Estes atos, envolvendo execuções de civis e repressão brutal, marcaram o fim do império e foram alvo de denúncias internacionais e posterior pedido de desculpas.
Os principais massacres e eventos de violência colonial documentados incluem:
  • Massacre de Batepá (São Tomé, 1953): Repressão violenta a nativos que recusaram trabalho forçado, resultando em centenas ou mais de mil mortos, liderada pelo governador Carlos Gorgulho.
  • Massacre do Cais do Pidjiguiti (Guiné-Bissau, 1959): A polícia colonial disparou contra trabalhadores portuários em greve, resultando em dezenas de mortos.
  • Revolta da Baixa do Cassanje (Angola, 1961): A Força Aérea portuguesa bombardeou várias aldeias, utilizando napalm, após protestos contra o regime de trabalho, causando milhares de vítimas.

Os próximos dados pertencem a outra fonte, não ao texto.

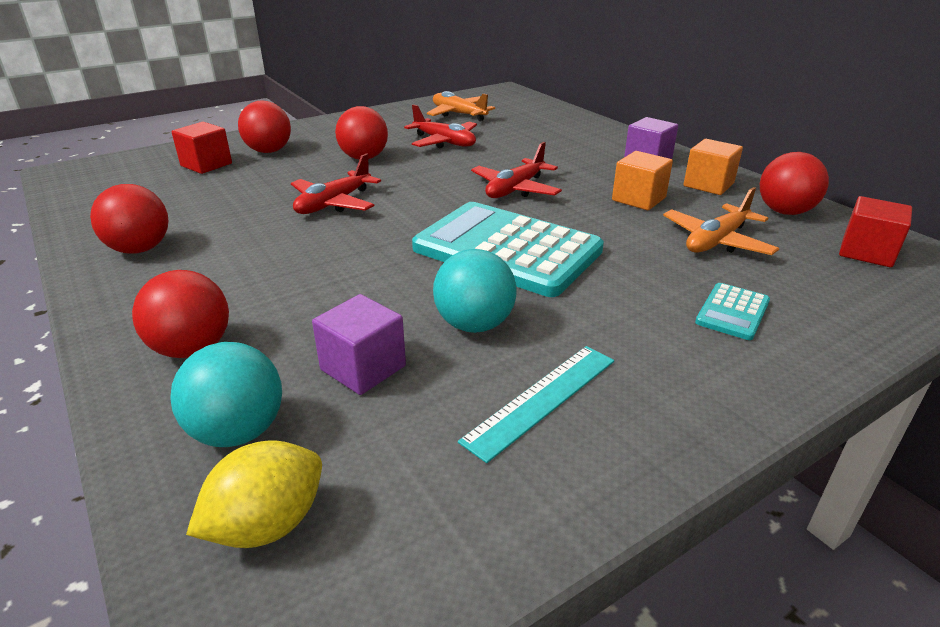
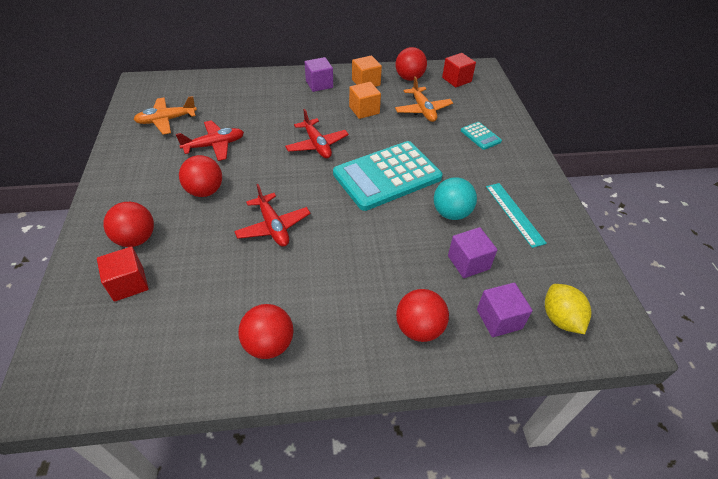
camera: 65 degrees left, 15 degrees up
turquoise ball [171,342,282,447] -> purple cube [477,283,533,337]

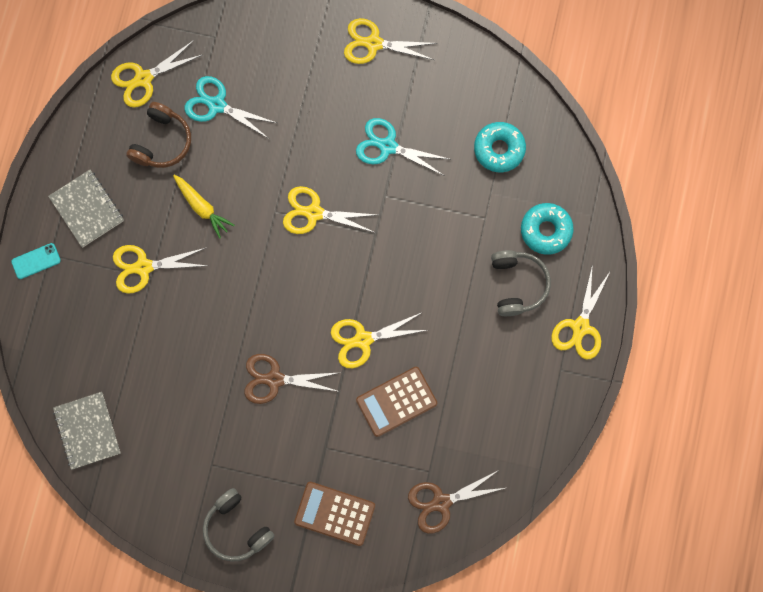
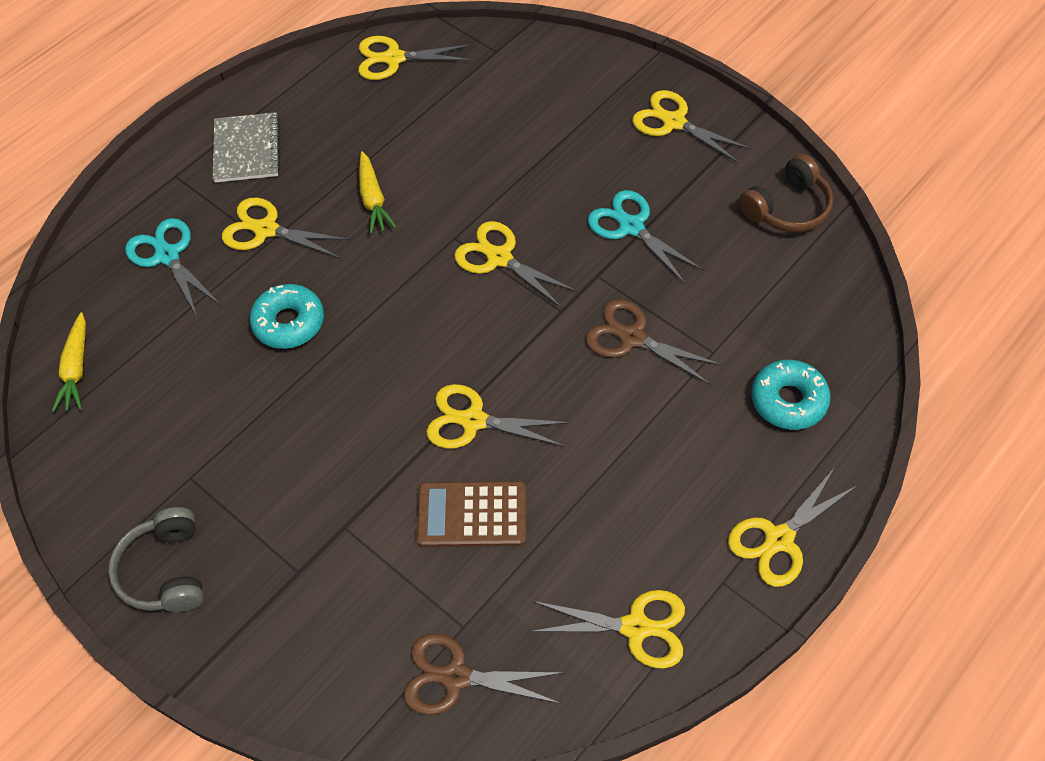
camera: 30 degrees right, 20 degrees down
turquoise phone [11,243,61,279] -> none
grey notebook [53,392,121,470] -> yellow carrot [52,312,86,412]
brown headphones [126,102,191,168] -> brown headphones moved to [739,154,833,233]
turquoise scissors [184,76,277,139] -> turquoise scissors moved to [125,218,221,316]
brown scissors [244,354,340,404] -> brown scissors moved to [586,299,722,385]
brown calculator [294,482,375,546] -> none
turquoise donut [474,122,526,172] -> turquoise donut moved to [249,284,324,349]
grey headphones [491,250,551,316] -> none
none -> yellow scissors [529,590,685,668]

  • Massacre de Wiriyamu (Moçambique, 1972): Militares portugueses assassinaram a população de uma aldeia no norte de Moçambique, um dos episódios mais graves denunciados no final da guerra.
  • Massacres da UPA (Angola, 1961): Ataques da União dos Povos de Angola (UPA) contra colonos e populações locais no norte de Angola.
A denúncia destes crimes, frequentemente impulsionada por missionários católicos, contribuiu para o isolamento internacional do regime do Estado Novo antes da Revolução de 25 de Abril de 1974. Recentemente, Portugal reconheceu a gravidade destes acontecimentos, com pedidos de desculpas oficiais a Moçambique. (Google Gemini)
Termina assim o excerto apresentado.